Among the first: St. John Ev. Lutheran in Brooklyn

Among the first: St. John Ev. Lutheran in Brooklyn

Pastor Jason Tabor discusses the effects of Covid-19 in one of the hardest hits part of New York City and the opportunities that it has provided

Pastor Jason Tabor laughed when asked if Covid-19 had affected his ministry at St. John the Evangelist Lutheran Church in Williamsburg, Brooklyn. From his chuckle, it was easy to tell that it should have been assumed that this ministry had been affected since many neighborhoods in Brooklyn were some of the hardest hit areas in terms of cases and deaths. This church in particular had some of the earliest reported deaths in the Atlantic District. This pandemic, however, has not stopped God’s work in the District, or in this church.

This pandemic may have driven Pastor Tabor and the people of St. John’s to online services and Bible studies, but it also drove the members to reach out to each other and to Pastor Tabor in caring support as he ministered to those sick, near death, and grieving. It drove Pastor Tabor and his congregation into action.

Together with another local church and with an idea set to begin after Easter, Pastor Tabor and his members immediately used connections to local community organizations and neighborhood markets to organize, support, and staff a food pantry open to the Williamsburg community. Since March, this food pantry has served 150 to 175 families most affected by Covid-19 through not just sickness and death, but also loss of employment, income, and financial security. Because of the efforts of Pastor Tabor and his volunteers, the food pantry has offered these people 1700 pounds of fresh produce a week; hot-cooked meals; and, most of all, a place to come and connect at a time when real connections are hard to come by. With a generous donation from LCEF, this pantry has also been able to give 300 families rice and other dry goods to supplement the items provided in the pantry.

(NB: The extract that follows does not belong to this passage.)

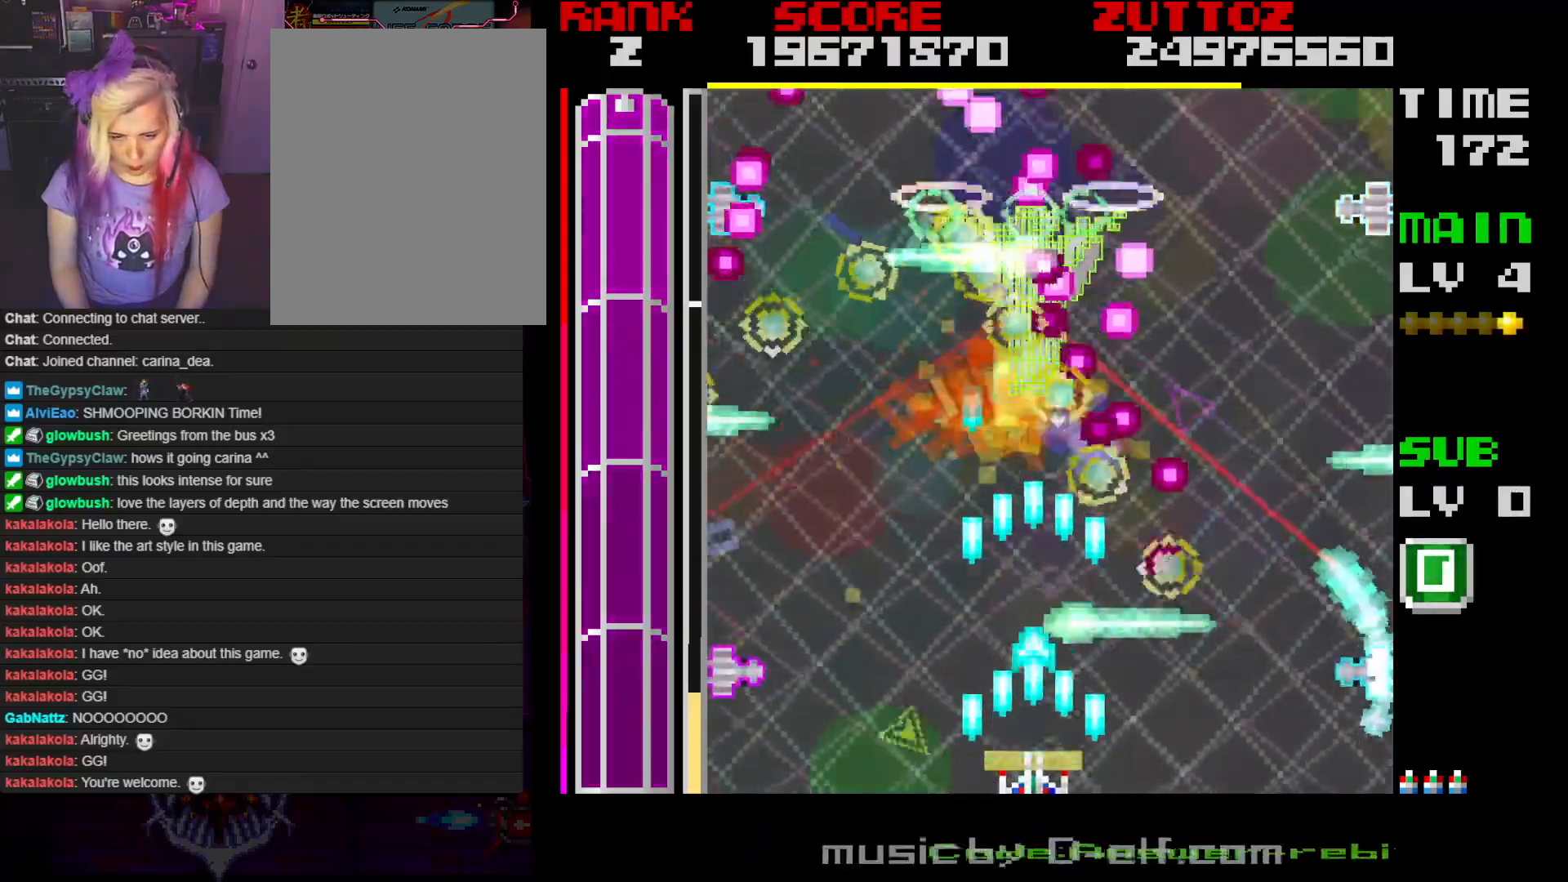
{"buttons": ["A"], "events": [[283, "DPAD_DOWN", "down"], [283, "DPAD_LEFT", "down"], [350, "DPAD_LEFT", "up"], [367, "DPAD_DOWN", "up"]]}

“God has shown me that this place and this group of people in Williamsburg are more resilient that I thought they were,“ Pastor Tabor comments when asked what he has learned from this experience. “I’ve heard them tell stories of living through World Wars and the Depression.” Now, he has seen firsthand how these people show their strength and compassion in the face of hardship. “When they reach out to me to tell me that they are praying for me, it’s powerful. When I run out of words and I don’t know what to say anymore, the people around me are so loving and caring, they give me words again.” Through this, he has learned a real, concrete way to walk someone through grief and loss.

When asked if this is what he expected to be doing as a pastor five years ago at his ordination, he said, “No. But it is what I wanted it to be. Right now we are doing something worthwhile and tangible. This is the piece of my work that most energizes me: connecting resources with the people who need them and connecting with the volunteers.” He believes this is focused and simple, and that God is truly in charge and leading them through this task.